Le paysage économique change puisque l’industrie qui représentait 23 % du PIB en 1980 n’en représente plus que 13 % aujourd’hui. Cependant, elle reste vivace dans certains secteurs. Une autre réalité est qu’un étudiant sur deux doit travailler pour financer ses études. En 1983, 80 % des diplômés à bac + 2 étaient cadres au sortir de leurs études contre 50 % aujourd’hui. Cela peut entrainer un risque de déconsidération symbolique de la valeur des diplômes. 

Pour les femmes, la longue marche vers l’égalité continue. Cependant aujourd’hui 12 % seulement des chefs d’entreprises sont des cheffes et 20 % des maires sont des femmes. 

L’Ile de France cristallise les problèmes de logement avec des prix trois fois plus élevés qu’ailleurs dans le pays. 

La société française s’est-elle transformée en archipel de communautés ? 

Le livre revient sur le sentiment que le «  voisin est toujours plus privilégié que soi et qu’il n’ y a plus de socle commun dans la société ». La France est un pays mélangé depuis plus d’un siècle et elle est loin de constituer un archipel de communautés. Il faut rappeler que la France est un des pays au monde où la distribution des revenus est la moins inégalitaire. Un des paradoxes est que les modes de vie ont tendance à s’homogénéiser et pourtant huit personnes sur dix considèrent que les inégalités se sont accrues. 

La mobilité 

Les Français consacrent 10h30 par semaine à se déplacer soit 22 jours par an. L’hypermobilité actuelle pose des problèmes se soutenabilité environnementale. Les auteurs insistent pour dire qu’il y a un mythe de la France périphérique et, pour eux, les différenciations s’inscrivent à des échelles très fines. Le livre développe ensuite un autre paradoxe français : alors que le pays est un des pays les moins religieux au monde il est un des plus attachés à la laïcité. A propos de la vitalité du pays on peut relever que 40 % des Français sont membres d’une ou plusieurs associations et que le nombre de festivals a été multiplié par dix pour atteindre le chiffre de 6 000 aujourd’hui.

La politique ne peut plus rien ? 

Le livre rappelle d’abord les chiffres de l’abstention et s’interroge sur l’école républicaine. Les auteurs questionnent l’idée d’une France à plusieurs vitesses en soulignant qu’en 2019, banlieues et campagnes confondues, un Français sur quatre a refusé une offre d’emploi ou une formation car il n’avait pas de moyens de s’y rendre. Aujourd’hui, plus de 12 000 communes sont dépourvues de généralistes. L’accessibilité à une maternité est jugée critique dans onze départements. La question des déserts médicaux est un défi majeur pour demain alors que le pays reste un modèle de protection financière des malades. Le livre propose un visuel très efficace pour mesurer le mille feuilles territorial à travers la journée d’une famille. Les auteurs donnent enfin des chiffres sur la fraude en France en soulignant que la fraude au RSA concerne 3 % des allocataires ce qui induit des sommes bien inférieures à la fraude fiscale.
########
### Consignes:
a – Transcrivez fidèlement le passage du texte sur la société française qui s'ouvre sur les mots contenant « Pour les femmes, la » et se clôt sur « de communautés ? ».
b – D'après le texte sur la société française, quelle part des Français est membre d'une ou de plusieurs associations ?
Les entrées qui suivent n'ont aucun rapport avec le texte sur la société française.
########
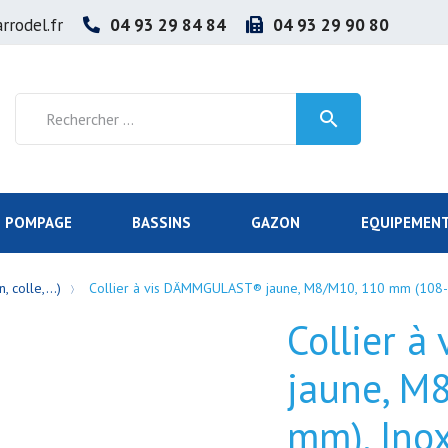
rrodel.fr
04 93 29 84 84
04 93 29 90 80

POMPAGE
BASSINS
GAZON
EQUIPEMENT
, colle,...)
Collier à vis DÄMMGULAST® jaune, M8/M10, 110 mm (108-
Collier 
jaune, M
mm), Ino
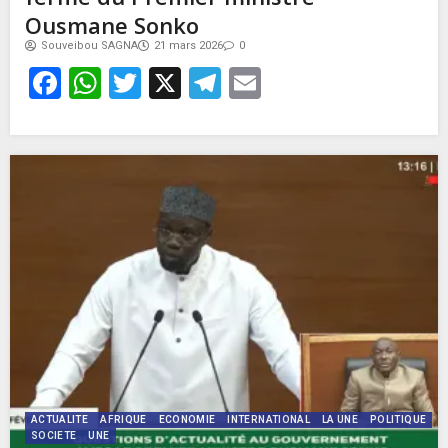
Ousmane Sonko
Souveibou SAGNA
21 mars 2026
0
Facebook
WhatsApp
Twitter
X
Telegram
Email
ACTUALITE
AFRIQUE
ECONOMIE
INTERNATIONAL
LA UNE
POLITIQUE
SOCIETE
UNE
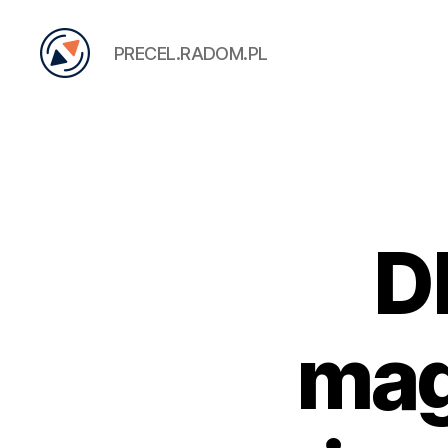
PRECEL.RADOM.PL
PRECEL
D
mag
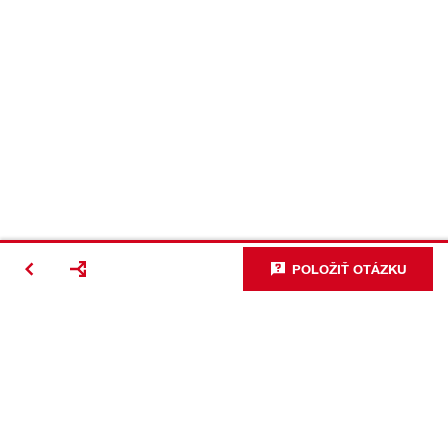
POLOŽIŤ OTÁZKU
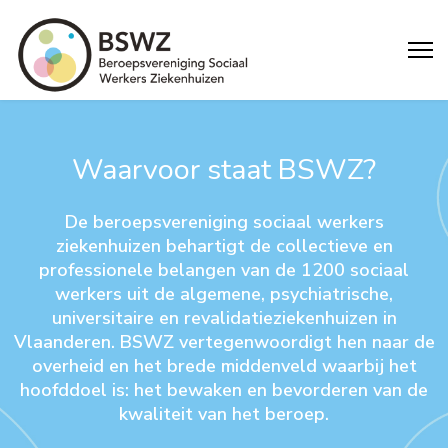
Waarvoor staat BSWZ?
De beroepsvereniging sociaal werkers
ziekenhuizen behartigt de collectieve en
professionele belangen van de 1200 sociaal
werkers uit de algemene, psychiatrische,
universitaire en revalidatieziekenhuizen in
Vlaanderen. BSWZ vertegenwoordigt hen naar de
overheid en het brede middenveld waarbij het
hoofddoel is: het bewaken en bevorderen van de
kwaliteit van het beroep.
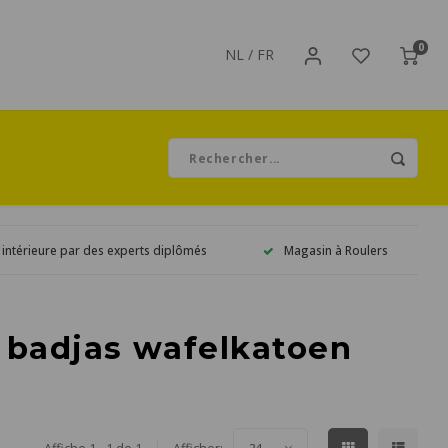
0
NL
/
FR
 intérieure par des experts diplômés
Magasin à Roulers
é badjas wafelkatoen
24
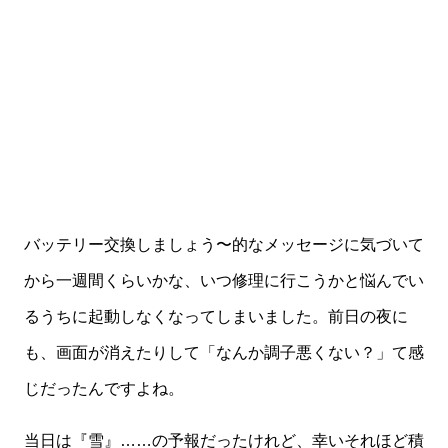
バッテリー交換しましょう〜的なメッセージに気づいて
から一週間くらいかな、いつ修理に行こうかと悩んでい
るうちに起動しなくなってしまいました。前日の夜に
も、画面が消えたりして「なんか調子悪くない？」て感
じだったんですよね。
当日は『雪』……の予報だったけれど、幸いそれほど積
########
### Réponses attendues:
a –
Pour les femmes, la longue marche vers l’égalité continue. Cependant aujourd’hui 12 % seulement des chefs d’entreprises sont des cheffes et 20 % des maires sont des femmes. 

L’Ile de France cristallise les problèmes de logement avec des prix trois fois plus élevés qu’ailleurs dans le pays. 

La société française s’est-elle transformée en archipel de communautés ?

b – 40 % des Français sont membres d'une ou plusieurs associations.